Each percentage point of customer retention could amount to millions of dollars in premium revenue for an insurer. Yet retention, as noted in the Accenture report, Hanging on: A new look at commercial insurance customer retention, is a distant consideration behind growth and profitability for carriers. In my series of posts on this report, I’ve examined three of the areas that an insurer’s dedicated customer retention strategy should cover. In this last post in the series, I’ll cover the fourth area: how carriers should respond to an agency merger or acquisition (M&A).

Hanging on: A new look at commercial insurance customer retention
Read the report.

Even if an insurer has adopted a robust customer retention strategy that addresses the other three areas I’ve outlined—distribution management, customer stickiness and the renewal experience—an agency M&A can wreck that strategy.

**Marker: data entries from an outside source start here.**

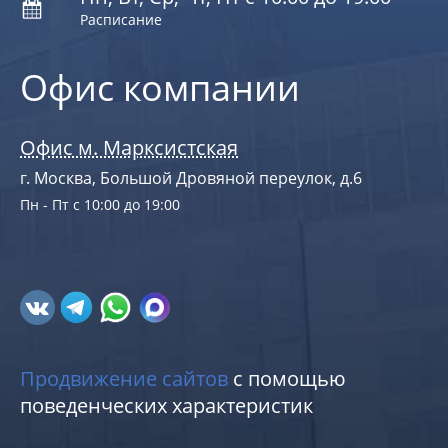
Расписание
Офис компании
Офис м. Марксистская
г. Москва, Большой Дровяной переулок, д.6
Пн - Пт с 10:00 до 19:00
Продвижение сайтов
с помощью
поведенческих характеристик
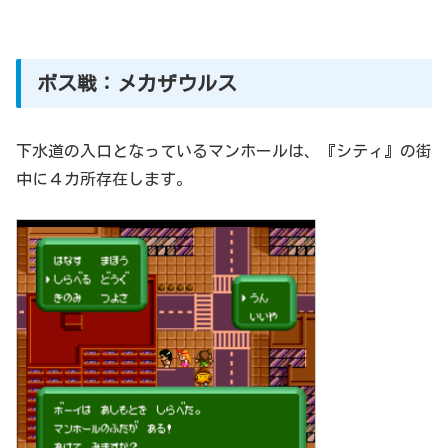
ボス戦：メカザウルス
下水道の入口となっているマンホールは、『シティ』の街
中に４カ所存在します。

This is critical, because agency M&As are a frequent occurrence.

Recognizing this, smart carriers will have plans in hand on how to respond to improve the likelihood that a new agent or broker will not transition insureds to a competing carrier. Among other ideas, a carrier could develop:

  • A high-touch communication plan to introduce itself and its value proposition to new agents.
  • A rapid white-glove system to onboard new agents.
  • Specialized plans that incentivize new agents to remain with the incumbent insurer at the first renewal.

Carriers need to have the same year-long focus on customer retention as they have on their year-over-year growth plans. Carriers should clearly define their retention strategy, including plans, goals and measures relating to all areas of their business. Without a retention strategy, carriers are allowing customers and premium to slip away every day.